[Selected extract]:

BACKGROUND OF THE INVENTION

1. Field of Invention

The invention relates to an optical sheet and, in particular, to an optical sheet with diffusion and brightness enhancement functions.

2. Related Art

To increase the visual quality of the liquid crystal display (LCD), it requires high intensity, wide viewing angle, and uniform brightness. The backlight module and its optical sheet are key components to providing sufficient brightness and homogeneous light.

As shown in FIG. 1, a conventional backlight module 1 includes a light source 10, a light guide plate 11, and an optical sheet set 12. The backlight module 1 is a side-edge backlight module. The light source 10 can be a cold cathode fluorescent lamp (CCFL) or several light-emitting diodes (LEDs).

The optical sheet set 12 includes in sequence a lower diffusion sheet 121, a first prism sheet 122, a second prism sheet 123, and an upper diffusion sheet 124 stacked together. The optical sheet set 12 is disposed on the light guide plate 11.

The light (not shown) emitted by the light source 10 enters the light guide plate 11, and then the mesh points on the bottom surface of the light guide plate 11 destroy the total reflection of the incident light. The light then enters the optical sheet set 12. In the optical sheet set 12, the light firstly passes through the lower diffusion sheet 121 for preliminary diffusion. Then, the light passes through the first prism sheet 122 and the second prism sheet 123 to increase its brightness. Finally, the upper diffusion sheet 124 further diffuses the outgoing light, thereby providing the surface light for the LCD panel.

FIG. 2 shows the relation between the luminance and viewing angle after the light passes through a conventional prism sheet. In the conventional prism sheet, to increase the luminance at small viewing angles, the light emitted by the light source is largely attenuated in its luminance around ±45 degrees. Since the attenuation is very large, the user clearly experiences a sudden drop in the luminance when viewing around 45 degrees. Besides, the light between ±45 degrees and ±90 degrees has a cut off effect. Therefore, the user feels that the luminance at large viewing angles becomes suddenly larger than that at the 45 degrees. Moreover, the light at large viewing angles cannot increase the luminance at small viewing angles. This reduces the light usage of the conventional prism sheet at small viewing angles. Since the conventional prism sheet has sharp ends, it is easily broken under an external force, which may affect the optical effect.

Therefore, it is important subject to provide an optical sheet that can increase the luminance of the LCD at small viewing angles as well as reduce the cut off effect at large viewing angles.

SUMMARY OF THE INVENTION

In view of the foregoing, the invention is to provide an optical sheet that can increase the luminance at small viewing angles as well as reduce the cut off effect at large viewing angles.

In addition, the invention is also to provide an optical sheet that can avoid broken peaks.

To achieve the above, the invention discloses an optical sheet including a substrate and a plurality of convex lens structures. The substrate has a first surface and a second surface, which are disposed opposite to each other. The convex lens structures are disposed on the second surface, and each of the convex lens structure has a cambered surface. The cambered surface fits a curve surface equation of Ax²+By²+Cxy+Dx+Ey+F=0, wherein x and y are variables and A, B, C, D, E and F are constants.

[Work to complete]:
Write out the passage on optical sheets word for word, starting with "The invention relates" and going on through "light-emitting diodes (LEDs).".

[Dataset excerpts]:
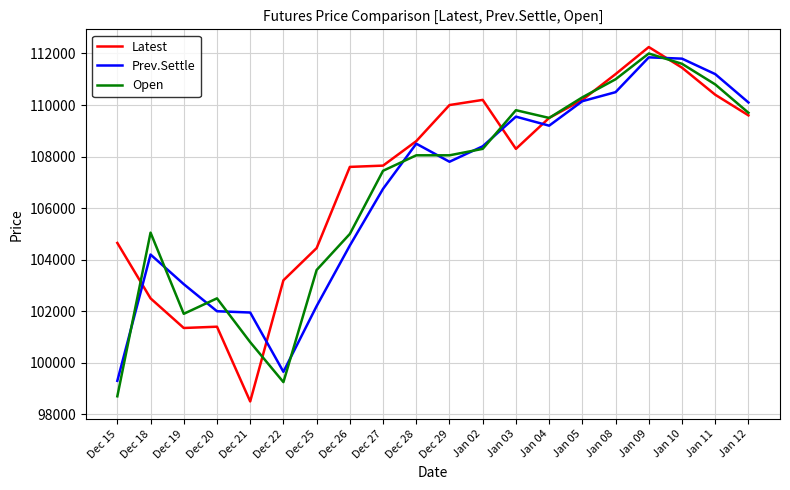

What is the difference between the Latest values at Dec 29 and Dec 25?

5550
...
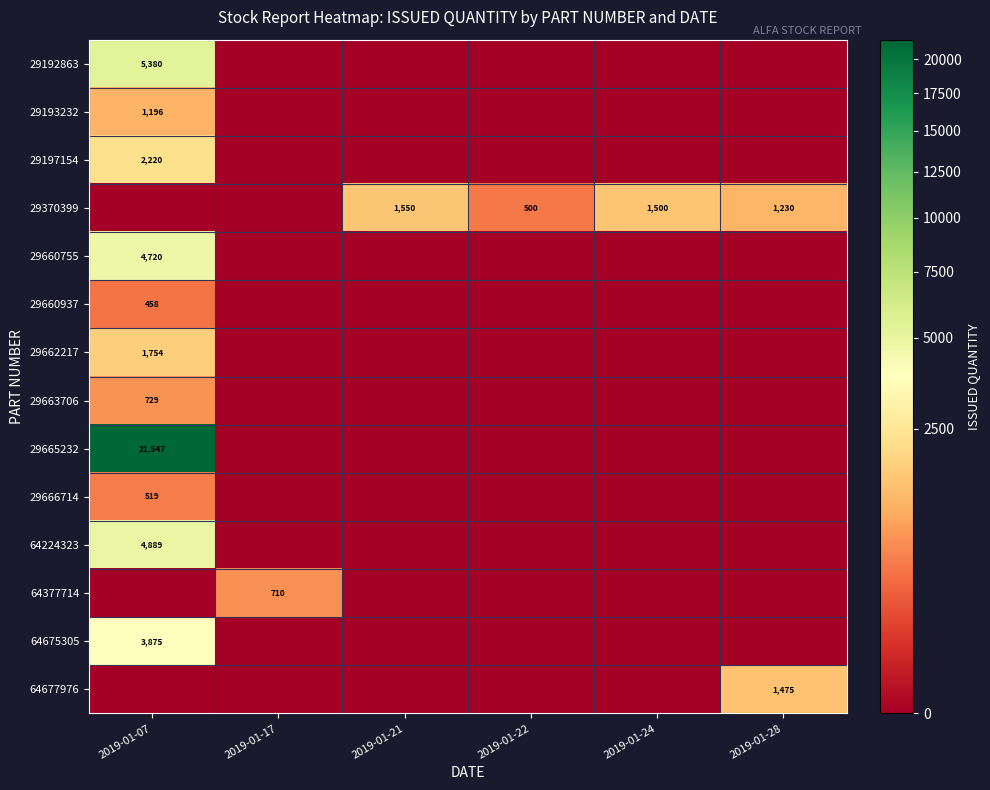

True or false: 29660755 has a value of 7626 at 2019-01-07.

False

[Solved problem]:
The invention relates to an optical sheet and, in particular, to an optical sheet with diffusion and brightness enhancement functions.

2. Related Art

To increase the visual quality of the liquid crystal display (LCD), it requires high intensity, wide viewing angle, and uniform brightness. The backlight module and its optical sheet are key components to providing sufficient brightness and homogeneous light.

As shown in FIG. 1, a conventional backlight module 1 includes a light source 10, a light guide plate 11, and an optical sheet set 12. The backlight module 1 is a side-edge backlight module. The light source 10 can be a cold cathode fluorescent lamp (CCFL) or several light-emitting diodes (LEDs).